■ SUPPLIED ENTRIES
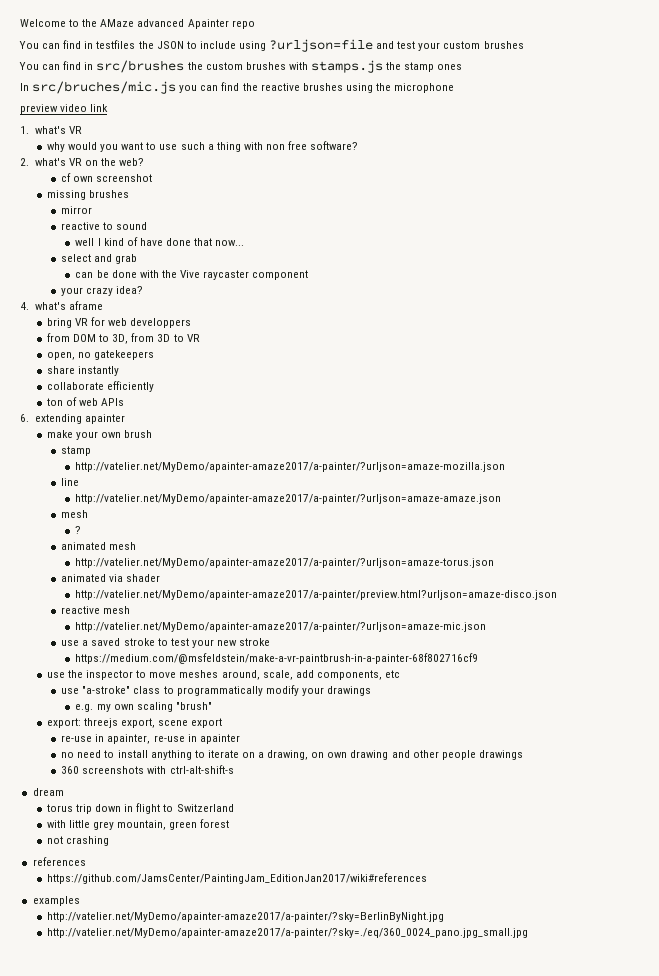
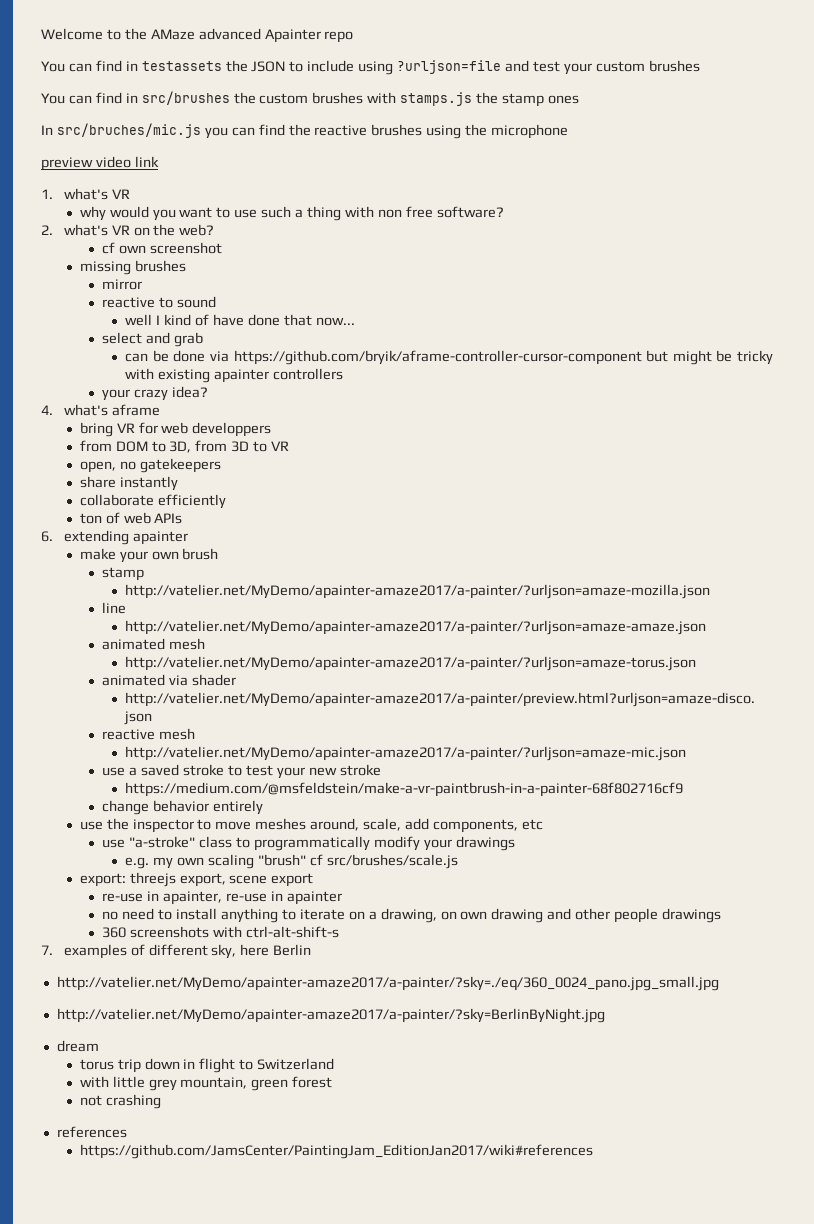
[96,40,136,49] testfiles -> [141,61,222,71] testassets
[139,270,309,280] with the Vive raycaster component -> [209,350,774,365] [125,368,343,383] via https://github.com/bryik/aframe-controller-cursor-component but might be tricky with existing apainter controllers
[61,510,89,518] [75,526,82,534] // mesh // ? -> (707, 627) none
(479, 658) none -> [102,800,264,815] // change behavior entirely
(212, 706) none -> [309,854,458,869] cf src/brushes/scale.js
(234, 769) none -> [41,944,312,959] [56,976,719,991] [56,1008,605,1023] // 7. examples of different sky, here Berlin // http://vatelier.net/MyDemo/apainter-amaze2017/a-painter/?sky=./eq/360_0024_pano.jpg_small.jpg // http://vatelier.net/MyDemo/apainter-amaze2017/a-painter/?sky=BerlinByNight.jpg
[32,896,80,906] [46,912,444,922] [46,928,528,938] // examples // http://vatelier.net/MyDemo/apainter-amaze2017/a-painter/?sky=BerlinByNight.jpg // http://vatelier.net/MyDemo/apainter-amaze2017/a-painter/?sky=./eq/360_0024_pano.jpg_small.jpg -> (593, 1151) none

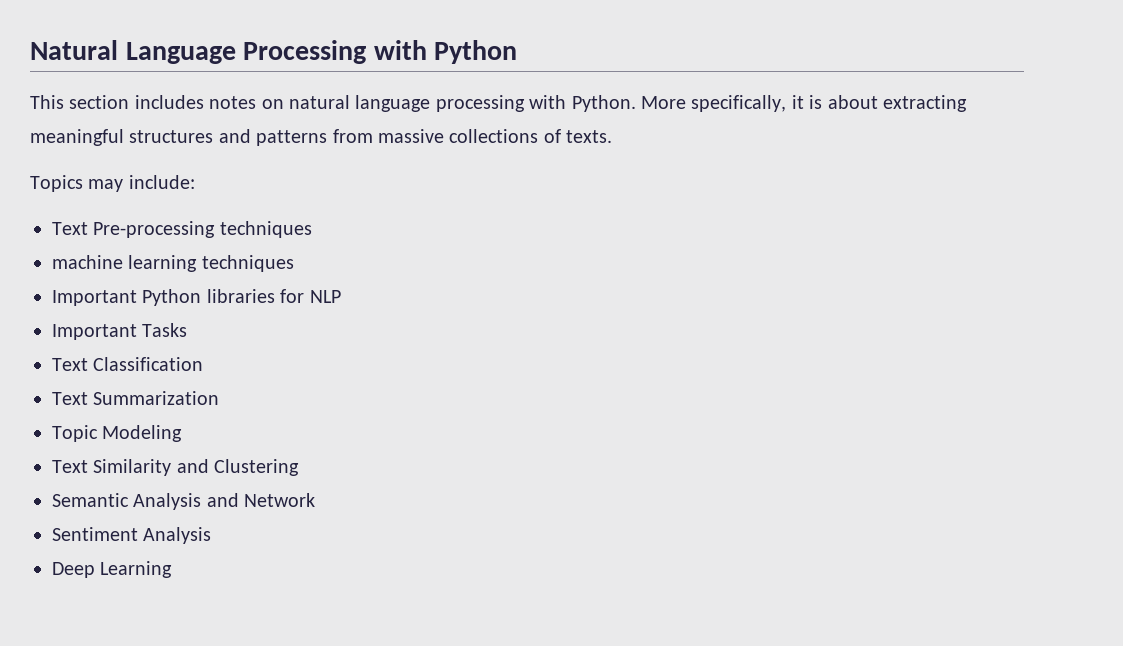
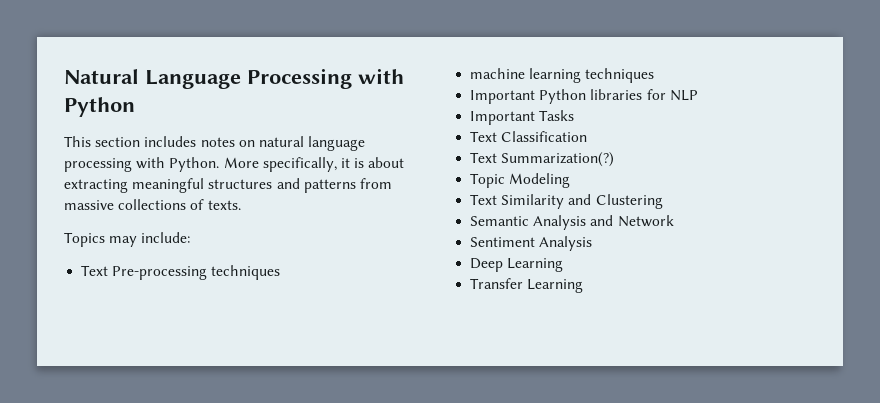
[93,391,220,405] Summarization -> [501,152,615,167] Summarization(?)
(173, 569) none -> [470,278,584,293] // Transfer Learning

■ DIRECTIONS
To complete this exercise, transcribe exactly the lines above from the one that holds "[32,896,80,906] [46,912,444,922] [46,928,528,938]" through the one that holds "[93,391,220,405] Summarization ->". Pictures stay out.

■ PROBLEM SOLUTION
[32,896,80,906] [46,912,444,922] [46,928,528,938] // examples // http://vatelier.net/MyDemo/apainter-amaze2017/a-painter/?sky=BerlinByNight.jpg // http://vatelier.net/MyDemo/apainter-amaze2017/a-painter/?sky=./eq/360_0024_pano.jpg_small.jpg -> (593, 1151) none

[93,391,220,405] Summarization -> [501,152,615,167] Summarization(?)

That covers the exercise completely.